Une alternative à l'Occident
Selon le ministère turc des affaires étrangères, le pays s'est engagé à partager son "expérience (...), ses opportunités et ses ressources avec les pays africains" sur le principe des "solutions africaines aux problèmes africains".
Les analystes africains estiment que c'est sur ce point que la Turquie a réussi à séduire les nations africaines.
"La Turquie s'impose comme une alternative aux pays occidentaux" en Afrique, affirme Hassan.

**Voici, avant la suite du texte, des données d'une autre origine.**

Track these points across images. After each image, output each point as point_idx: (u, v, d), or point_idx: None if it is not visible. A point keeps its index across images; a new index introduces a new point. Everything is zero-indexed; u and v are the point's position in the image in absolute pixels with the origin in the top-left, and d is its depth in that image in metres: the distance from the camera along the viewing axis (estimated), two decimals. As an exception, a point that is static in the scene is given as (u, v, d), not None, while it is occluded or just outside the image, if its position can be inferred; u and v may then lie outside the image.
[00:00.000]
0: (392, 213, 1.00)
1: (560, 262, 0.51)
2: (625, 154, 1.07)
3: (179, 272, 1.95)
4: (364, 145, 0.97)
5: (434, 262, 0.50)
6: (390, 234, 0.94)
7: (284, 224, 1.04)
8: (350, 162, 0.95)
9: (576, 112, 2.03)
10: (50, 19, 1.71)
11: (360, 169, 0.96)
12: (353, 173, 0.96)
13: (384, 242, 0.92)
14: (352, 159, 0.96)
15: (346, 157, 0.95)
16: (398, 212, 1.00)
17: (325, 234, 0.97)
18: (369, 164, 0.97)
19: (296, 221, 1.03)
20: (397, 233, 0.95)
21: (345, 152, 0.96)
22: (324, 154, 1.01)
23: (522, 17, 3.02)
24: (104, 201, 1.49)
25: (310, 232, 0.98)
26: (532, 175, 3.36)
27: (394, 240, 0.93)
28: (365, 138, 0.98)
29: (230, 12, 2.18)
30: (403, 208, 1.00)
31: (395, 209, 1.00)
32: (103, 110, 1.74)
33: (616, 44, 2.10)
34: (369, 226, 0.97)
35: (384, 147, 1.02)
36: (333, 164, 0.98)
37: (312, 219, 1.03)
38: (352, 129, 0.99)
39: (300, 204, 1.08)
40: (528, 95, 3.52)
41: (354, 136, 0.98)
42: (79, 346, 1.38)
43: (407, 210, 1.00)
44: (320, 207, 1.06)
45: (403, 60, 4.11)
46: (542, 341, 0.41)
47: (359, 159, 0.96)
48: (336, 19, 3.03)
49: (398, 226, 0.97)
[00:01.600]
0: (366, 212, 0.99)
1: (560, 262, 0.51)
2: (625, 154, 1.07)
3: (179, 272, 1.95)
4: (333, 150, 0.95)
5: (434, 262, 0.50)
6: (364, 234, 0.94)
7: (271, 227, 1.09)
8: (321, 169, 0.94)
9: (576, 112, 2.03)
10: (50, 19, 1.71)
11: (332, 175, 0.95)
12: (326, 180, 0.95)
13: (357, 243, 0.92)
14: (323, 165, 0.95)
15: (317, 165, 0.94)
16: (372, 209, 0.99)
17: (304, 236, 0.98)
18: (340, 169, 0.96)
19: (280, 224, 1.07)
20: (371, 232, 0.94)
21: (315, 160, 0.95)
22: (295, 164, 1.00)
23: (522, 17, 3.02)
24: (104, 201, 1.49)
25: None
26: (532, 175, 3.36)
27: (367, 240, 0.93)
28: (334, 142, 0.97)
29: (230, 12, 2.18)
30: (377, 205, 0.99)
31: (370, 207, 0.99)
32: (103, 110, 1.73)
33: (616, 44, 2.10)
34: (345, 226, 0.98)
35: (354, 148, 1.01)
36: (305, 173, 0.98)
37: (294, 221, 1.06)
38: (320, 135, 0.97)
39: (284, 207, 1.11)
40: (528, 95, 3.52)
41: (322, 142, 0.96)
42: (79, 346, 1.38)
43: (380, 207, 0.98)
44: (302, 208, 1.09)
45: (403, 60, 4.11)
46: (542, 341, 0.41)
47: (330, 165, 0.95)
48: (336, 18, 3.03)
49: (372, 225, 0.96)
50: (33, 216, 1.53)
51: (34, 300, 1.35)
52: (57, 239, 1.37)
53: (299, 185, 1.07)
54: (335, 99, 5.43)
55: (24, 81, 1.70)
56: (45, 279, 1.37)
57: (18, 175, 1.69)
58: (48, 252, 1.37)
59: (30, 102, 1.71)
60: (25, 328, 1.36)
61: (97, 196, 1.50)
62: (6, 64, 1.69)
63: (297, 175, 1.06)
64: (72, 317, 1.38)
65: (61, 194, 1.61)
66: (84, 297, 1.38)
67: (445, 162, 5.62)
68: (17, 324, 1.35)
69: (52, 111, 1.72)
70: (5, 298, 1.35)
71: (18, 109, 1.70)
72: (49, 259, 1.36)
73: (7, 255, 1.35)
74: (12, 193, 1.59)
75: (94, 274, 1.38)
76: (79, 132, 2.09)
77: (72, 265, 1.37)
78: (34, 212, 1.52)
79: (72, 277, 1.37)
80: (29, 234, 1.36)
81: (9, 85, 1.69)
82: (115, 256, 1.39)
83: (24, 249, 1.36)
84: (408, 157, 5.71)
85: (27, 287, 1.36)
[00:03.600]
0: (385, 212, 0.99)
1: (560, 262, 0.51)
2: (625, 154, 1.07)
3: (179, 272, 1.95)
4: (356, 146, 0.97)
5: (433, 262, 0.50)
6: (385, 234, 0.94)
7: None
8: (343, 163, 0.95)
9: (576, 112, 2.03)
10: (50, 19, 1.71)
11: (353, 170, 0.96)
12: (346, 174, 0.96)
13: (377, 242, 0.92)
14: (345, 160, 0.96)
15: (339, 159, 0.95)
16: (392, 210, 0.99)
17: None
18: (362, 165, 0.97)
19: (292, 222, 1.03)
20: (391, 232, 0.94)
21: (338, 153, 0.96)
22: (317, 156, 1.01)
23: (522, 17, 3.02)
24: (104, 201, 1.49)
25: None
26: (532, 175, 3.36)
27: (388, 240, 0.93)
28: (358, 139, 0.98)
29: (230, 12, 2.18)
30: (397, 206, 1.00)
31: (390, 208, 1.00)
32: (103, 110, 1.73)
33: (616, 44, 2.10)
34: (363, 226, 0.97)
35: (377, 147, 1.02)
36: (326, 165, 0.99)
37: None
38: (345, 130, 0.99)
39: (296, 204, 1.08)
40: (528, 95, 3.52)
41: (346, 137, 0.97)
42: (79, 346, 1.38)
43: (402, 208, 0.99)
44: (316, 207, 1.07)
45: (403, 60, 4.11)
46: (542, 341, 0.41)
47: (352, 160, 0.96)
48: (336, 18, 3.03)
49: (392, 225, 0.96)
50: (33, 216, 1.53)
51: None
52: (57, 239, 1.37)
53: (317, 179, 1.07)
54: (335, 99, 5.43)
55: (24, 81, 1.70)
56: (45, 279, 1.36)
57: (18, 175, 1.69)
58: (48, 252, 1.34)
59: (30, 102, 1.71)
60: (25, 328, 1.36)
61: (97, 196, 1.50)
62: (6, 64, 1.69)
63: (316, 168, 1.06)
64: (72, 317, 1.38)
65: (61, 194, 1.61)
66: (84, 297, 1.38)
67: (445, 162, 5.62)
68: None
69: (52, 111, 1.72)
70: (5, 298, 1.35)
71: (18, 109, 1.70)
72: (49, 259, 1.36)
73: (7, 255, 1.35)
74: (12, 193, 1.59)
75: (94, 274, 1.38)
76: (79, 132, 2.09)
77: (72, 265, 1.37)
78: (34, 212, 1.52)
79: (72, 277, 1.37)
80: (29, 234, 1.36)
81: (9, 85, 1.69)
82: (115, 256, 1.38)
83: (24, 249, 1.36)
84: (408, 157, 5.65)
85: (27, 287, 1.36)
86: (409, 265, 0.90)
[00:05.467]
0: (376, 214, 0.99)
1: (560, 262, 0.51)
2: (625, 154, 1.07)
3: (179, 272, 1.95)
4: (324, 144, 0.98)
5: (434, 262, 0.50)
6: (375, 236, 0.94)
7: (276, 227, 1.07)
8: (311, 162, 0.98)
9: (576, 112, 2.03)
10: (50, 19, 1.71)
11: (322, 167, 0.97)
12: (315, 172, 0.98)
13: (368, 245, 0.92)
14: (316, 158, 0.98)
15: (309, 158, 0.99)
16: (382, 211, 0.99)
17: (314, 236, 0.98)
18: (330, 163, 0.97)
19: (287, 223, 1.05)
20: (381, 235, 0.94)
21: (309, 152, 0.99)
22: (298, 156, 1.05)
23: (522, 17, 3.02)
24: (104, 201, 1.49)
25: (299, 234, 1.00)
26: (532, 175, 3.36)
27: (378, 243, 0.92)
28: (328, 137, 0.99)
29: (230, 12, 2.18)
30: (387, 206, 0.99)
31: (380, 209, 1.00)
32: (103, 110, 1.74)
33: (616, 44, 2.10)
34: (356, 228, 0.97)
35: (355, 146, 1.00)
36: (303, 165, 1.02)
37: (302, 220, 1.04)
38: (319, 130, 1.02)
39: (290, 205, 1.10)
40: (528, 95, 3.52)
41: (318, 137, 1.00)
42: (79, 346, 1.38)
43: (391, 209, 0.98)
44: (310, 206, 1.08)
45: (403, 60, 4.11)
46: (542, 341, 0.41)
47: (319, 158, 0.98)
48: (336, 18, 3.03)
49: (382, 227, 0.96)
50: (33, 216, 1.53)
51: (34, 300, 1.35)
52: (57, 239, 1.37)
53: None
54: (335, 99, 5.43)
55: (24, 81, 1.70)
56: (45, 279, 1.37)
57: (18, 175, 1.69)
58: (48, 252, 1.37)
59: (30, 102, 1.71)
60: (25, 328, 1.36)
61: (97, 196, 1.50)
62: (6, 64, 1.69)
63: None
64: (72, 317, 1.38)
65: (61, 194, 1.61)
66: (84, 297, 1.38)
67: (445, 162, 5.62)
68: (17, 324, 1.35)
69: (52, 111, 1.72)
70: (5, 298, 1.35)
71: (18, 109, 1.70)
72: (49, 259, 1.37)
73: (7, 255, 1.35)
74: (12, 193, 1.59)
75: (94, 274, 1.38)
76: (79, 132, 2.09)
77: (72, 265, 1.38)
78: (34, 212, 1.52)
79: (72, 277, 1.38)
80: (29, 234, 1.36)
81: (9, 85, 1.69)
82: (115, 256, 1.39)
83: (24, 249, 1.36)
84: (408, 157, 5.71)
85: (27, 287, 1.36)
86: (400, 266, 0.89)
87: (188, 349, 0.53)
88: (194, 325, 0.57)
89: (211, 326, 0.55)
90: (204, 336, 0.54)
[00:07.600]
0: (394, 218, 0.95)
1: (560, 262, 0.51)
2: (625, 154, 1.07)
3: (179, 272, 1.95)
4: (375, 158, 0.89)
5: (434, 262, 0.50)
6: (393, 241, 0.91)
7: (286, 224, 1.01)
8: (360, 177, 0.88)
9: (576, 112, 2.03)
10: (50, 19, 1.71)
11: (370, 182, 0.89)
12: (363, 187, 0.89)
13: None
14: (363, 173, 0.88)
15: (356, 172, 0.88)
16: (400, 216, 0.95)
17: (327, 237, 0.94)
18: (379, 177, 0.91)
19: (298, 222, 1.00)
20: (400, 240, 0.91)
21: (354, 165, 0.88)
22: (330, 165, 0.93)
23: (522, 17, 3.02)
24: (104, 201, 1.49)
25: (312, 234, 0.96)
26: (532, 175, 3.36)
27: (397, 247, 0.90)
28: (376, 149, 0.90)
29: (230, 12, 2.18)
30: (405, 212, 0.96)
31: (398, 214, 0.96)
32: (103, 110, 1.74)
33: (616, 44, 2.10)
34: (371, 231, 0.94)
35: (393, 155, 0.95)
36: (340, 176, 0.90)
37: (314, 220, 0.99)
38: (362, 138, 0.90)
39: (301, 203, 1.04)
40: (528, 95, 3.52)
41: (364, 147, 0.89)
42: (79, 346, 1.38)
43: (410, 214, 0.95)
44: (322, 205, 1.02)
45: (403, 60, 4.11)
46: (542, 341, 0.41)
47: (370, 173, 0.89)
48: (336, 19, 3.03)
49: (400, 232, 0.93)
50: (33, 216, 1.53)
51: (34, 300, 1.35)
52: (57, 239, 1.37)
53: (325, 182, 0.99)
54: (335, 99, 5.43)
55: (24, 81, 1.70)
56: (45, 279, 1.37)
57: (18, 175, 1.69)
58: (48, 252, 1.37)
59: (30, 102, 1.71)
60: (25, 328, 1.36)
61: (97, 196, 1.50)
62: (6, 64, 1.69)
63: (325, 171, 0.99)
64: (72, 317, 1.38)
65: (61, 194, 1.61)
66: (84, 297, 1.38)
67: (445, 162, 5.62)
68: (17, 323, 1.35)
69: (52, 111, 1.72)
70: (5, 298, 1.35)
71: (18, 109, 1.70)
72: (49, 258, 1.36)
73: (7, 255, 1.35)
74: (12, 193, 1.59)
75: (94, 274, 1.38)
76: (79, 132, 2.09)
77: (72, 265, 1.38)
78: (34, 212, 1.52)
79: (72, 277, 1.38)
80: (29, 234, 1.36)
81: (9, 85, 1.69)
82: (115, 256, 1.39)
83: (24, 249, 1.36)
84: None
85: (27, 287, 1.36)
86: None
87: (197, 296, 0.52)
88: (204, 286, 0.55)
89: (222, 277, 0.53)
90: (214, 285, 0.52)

L'ancien diplomate Sulaiman Dahiru souligne que "la Turquie n'interfère pas dans les affaires des pays africains, contrairement au monde occidental qui veut dicter sa loi".
"Bien que l'esclavage soit terminé, ils traitent toujours l'Afrique comme si elle était encore un territoire colonial. L'Afrique résiste à la dictature", dit-il à TRT Afrika, ajoutant que "les aspirations de l'Afrique sont le développement et le respect".
Idayat Hassan ajoute que la politique de la Turquie est "tout à fait adaptable aux réalités actuelles de l'Afrique". Selon elle, des pays comme la Turquie prennent en considération "les véritables préoccupations des Africains".
De retour à Istanbul, Tukur attend le jour où il terminera ses études. Il espère retourner dans son pays natal pour "transmettre ce que j'ai appris à la nouvelle génération d'Africains".
Le jeune Nigérian emportera sûrement une partie de la Turquie là où son travail le mènera.